## Exercise brief:
Render the entries below as a two-column CSV with the headers input and output, giving one row per entry. Put each entry's text under input and its answer under output, each as a single quoted field with line breaks changed to spaces, and leave the pictures out.

## Given records:
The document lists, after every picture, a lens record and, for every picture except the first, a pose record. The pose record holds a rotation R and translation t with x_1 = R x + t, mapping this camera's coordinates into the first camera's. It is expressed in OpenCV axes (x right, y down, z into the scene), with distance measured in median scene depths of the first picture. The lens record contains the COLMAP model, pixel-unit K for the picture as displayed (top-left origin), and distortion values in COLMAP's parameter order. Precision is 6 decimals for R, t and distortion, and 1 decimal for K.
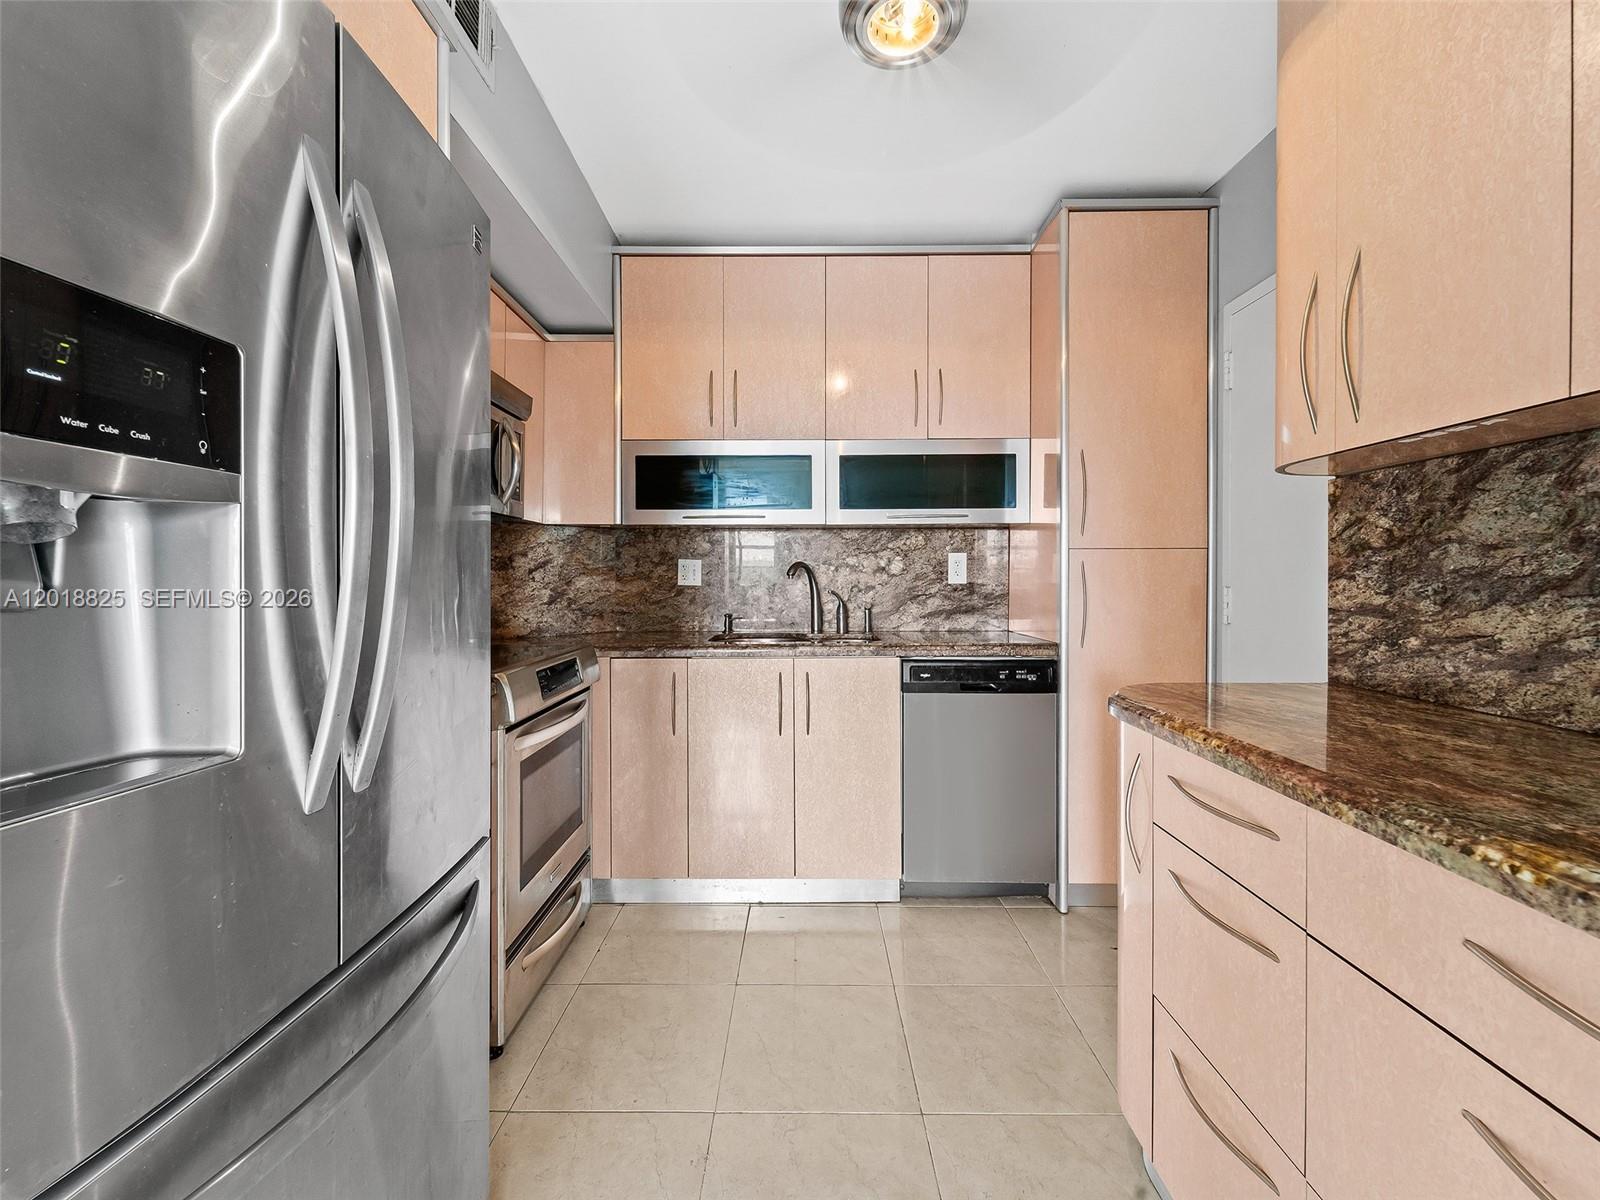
lens RADIAL K [[661.3, 0, 800.7], [0, 661.3, 577.1], [0, 0, 1]] dist [-0.000791, -0.000125]
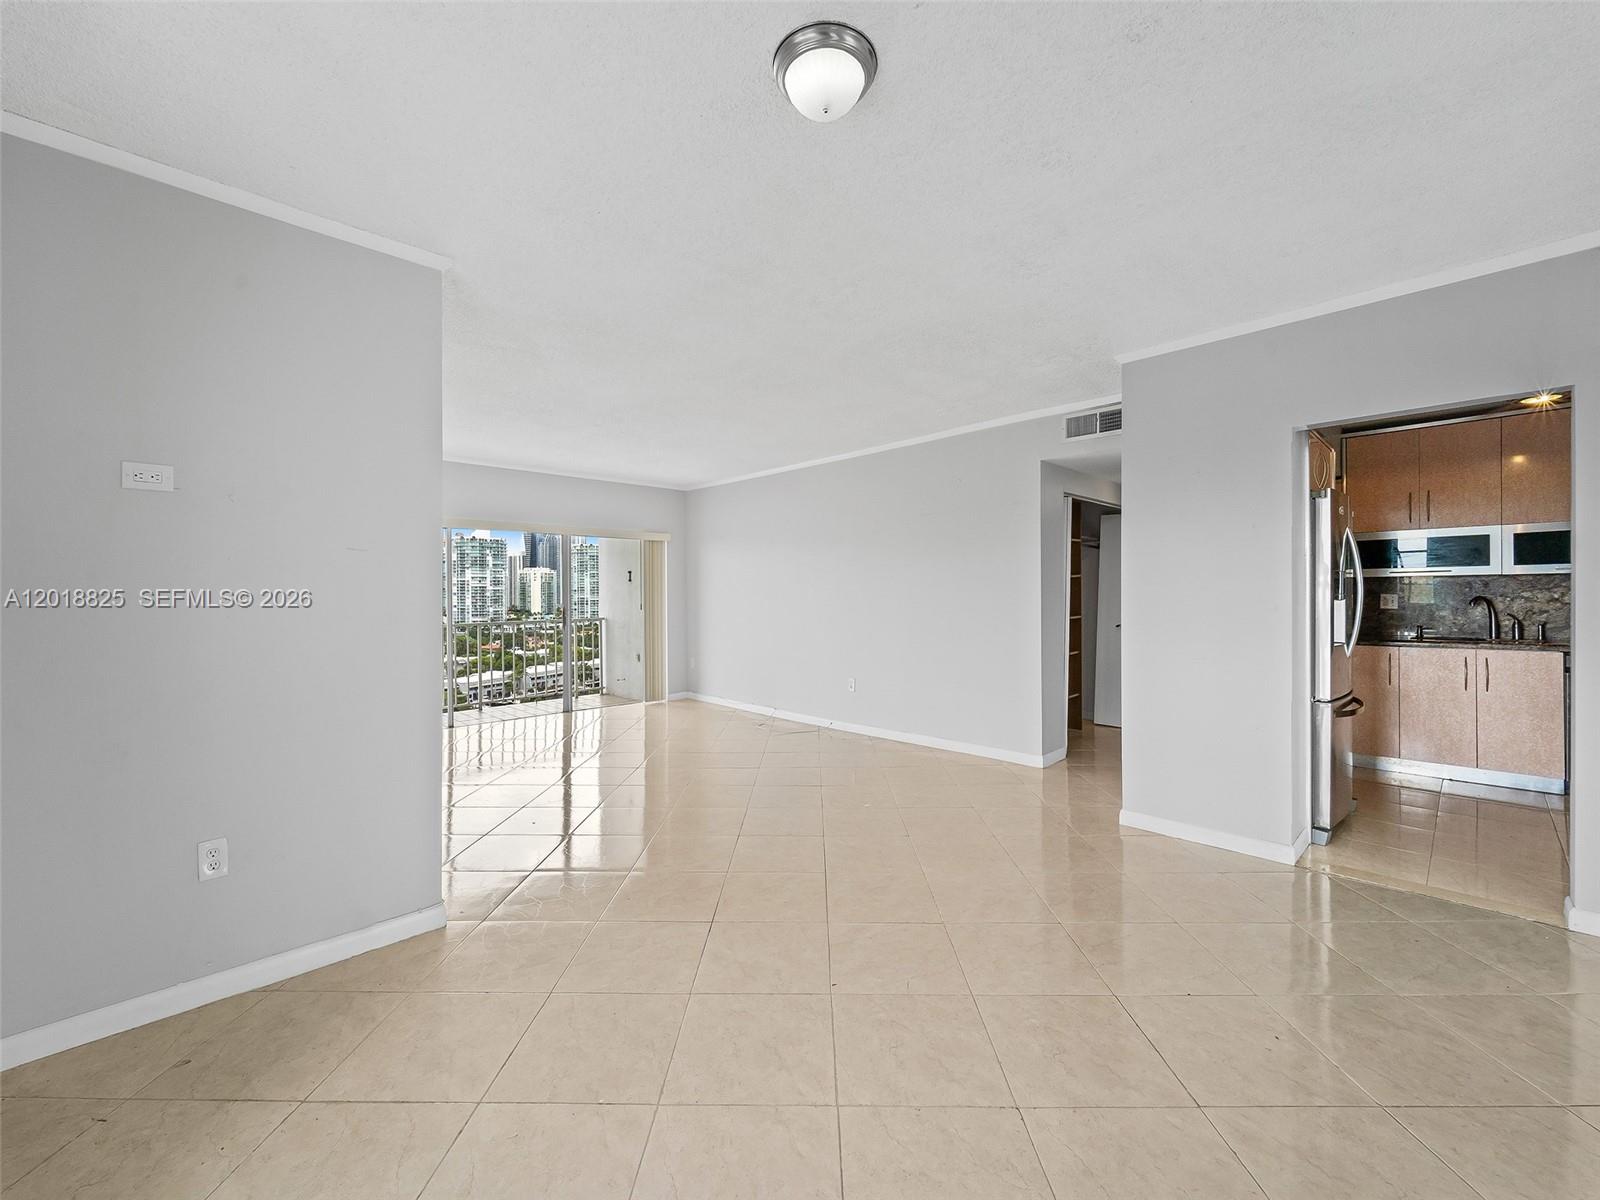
lens RADIAL K [[655.7, 0, 800.8], [0, 655.7, 596.2], [0, 0, 1]] dist [-0.001107, -0.000266]
pose [[0.700693, -0.002842, -0.713457, -0.021928], [0.006702, 0.999974, 0.002598, -0.036247], [0.713431, -0.006602, 0.700694, -1.336172]]
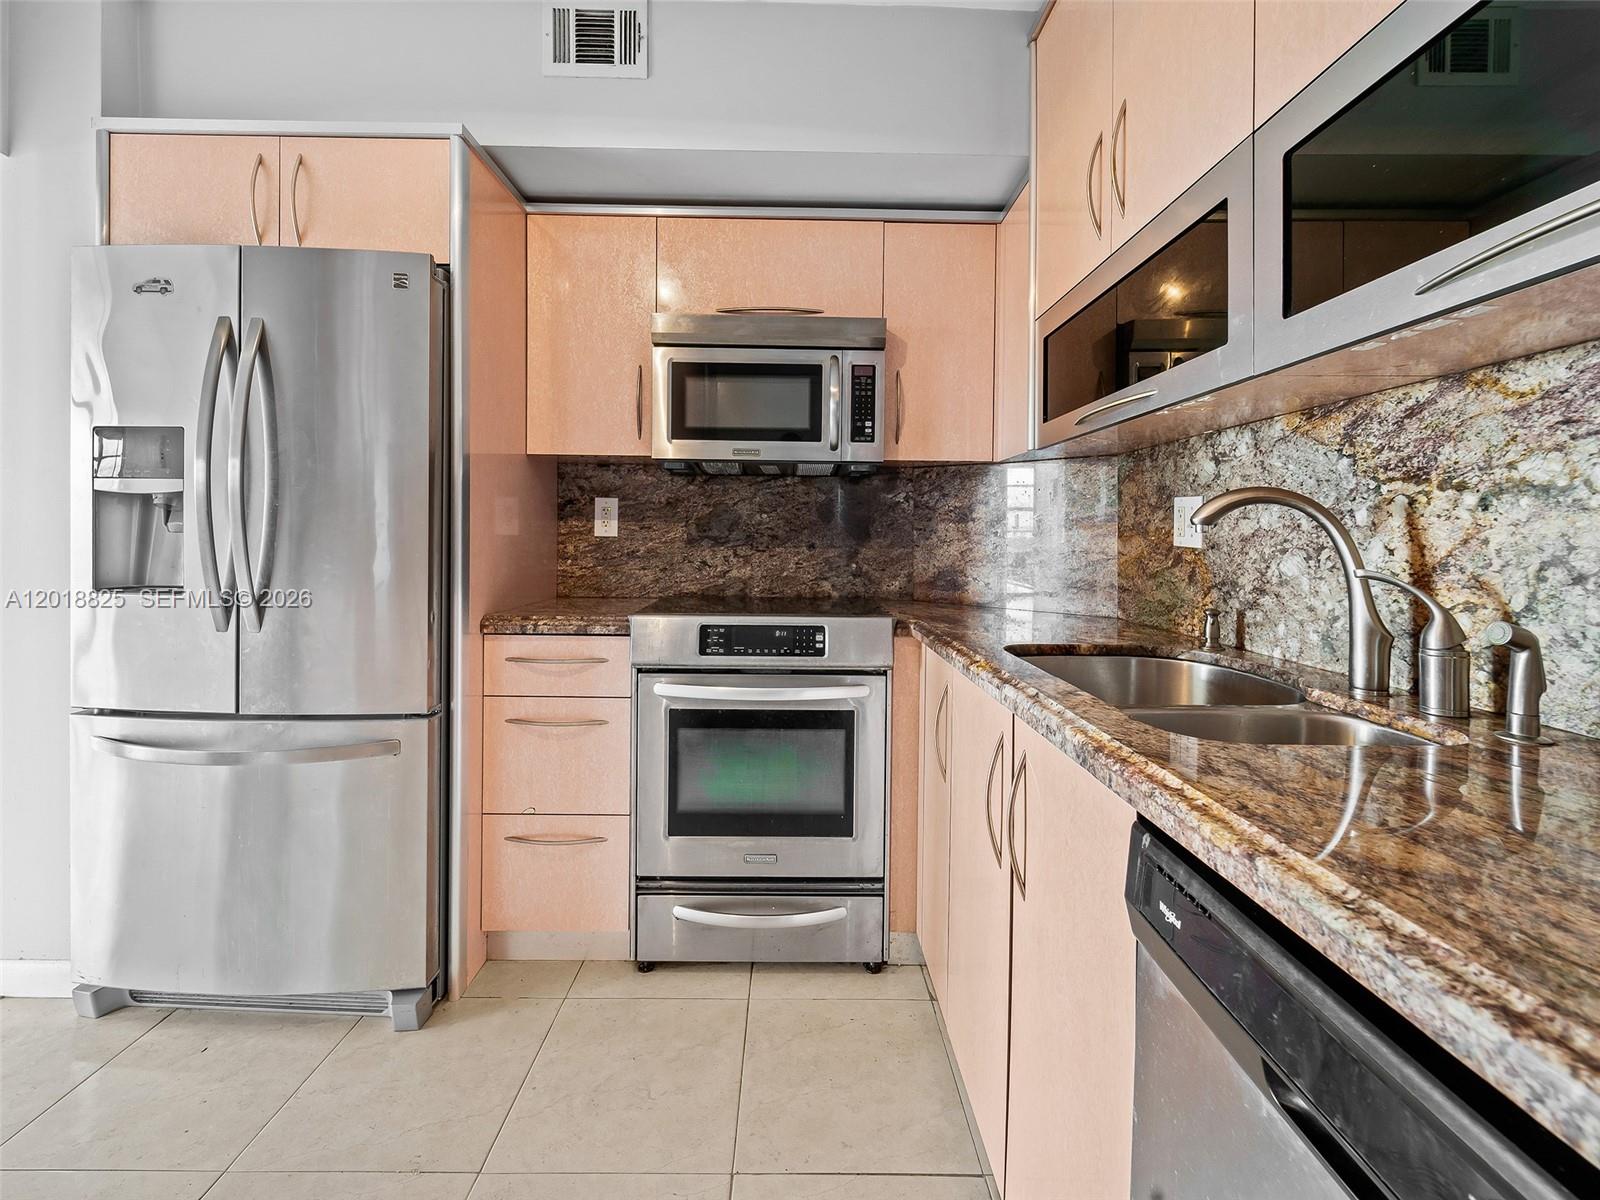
lens RADIAL K [[661.3, 0, 800.7], [0, 661.3, 577.1], [0, 0, 1]] dist [-0.000791, -0.000125]
pose [[0.017792, 0.065168, -0.997716, 0.350133], [-0.008753, 0.997846, 0.065021, 0.004983], [0.999803, 0.007576, 0.018324, 0.689878]]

## Answer space:
input,output
"The document lists, after every picture, a lens record and, for every picture except the first, a pose record. The pose record holds a rotation R and translation t with x_1 = R x + t, mapping this camera's coordinates into the first camera's. It is expressed in OpenCV axes (x right, y down, z into the scene), with distance measured in median scene depths of the first picture. The lens record contains the COLMAP model, pixel-unit K for the picture as displayed (top-left origin), and distortion values in COLMAP's parameter order. Precision is 6 decimals for R, t and distortion, and 1 decimal for K.","lens RADIAL K [[661.3, 0, 800.7], [0, 661.3, 577.1], [0, 0, 1]] dist [-0.000791, -0.000125] lens RADIAL K [[655.7, 0, 800.8], [0, 655.7, 596.2], [0, 0, 1]] dist [-0.001107, -0.000266] pose [[0.700693, -0.002842, -0.713457, -0.021928], [0.006702, 0.999974, 0.002598, -0.036247], [0.713431, -0.006602, 0.700694, -1.336172]] lens RADIAL K [[661.3, 0, 800.7], [0, 661.3, 577.1], [0, 0, 1]] dist [-0.000791, -0.000125] pose [[0.017792, 0.065168, -0.997716, 0.350133], [-0.008753, 0.997846, 0.065021, 0.004983], [0.999803, 0.007576, 0.018324, 0.689878]]"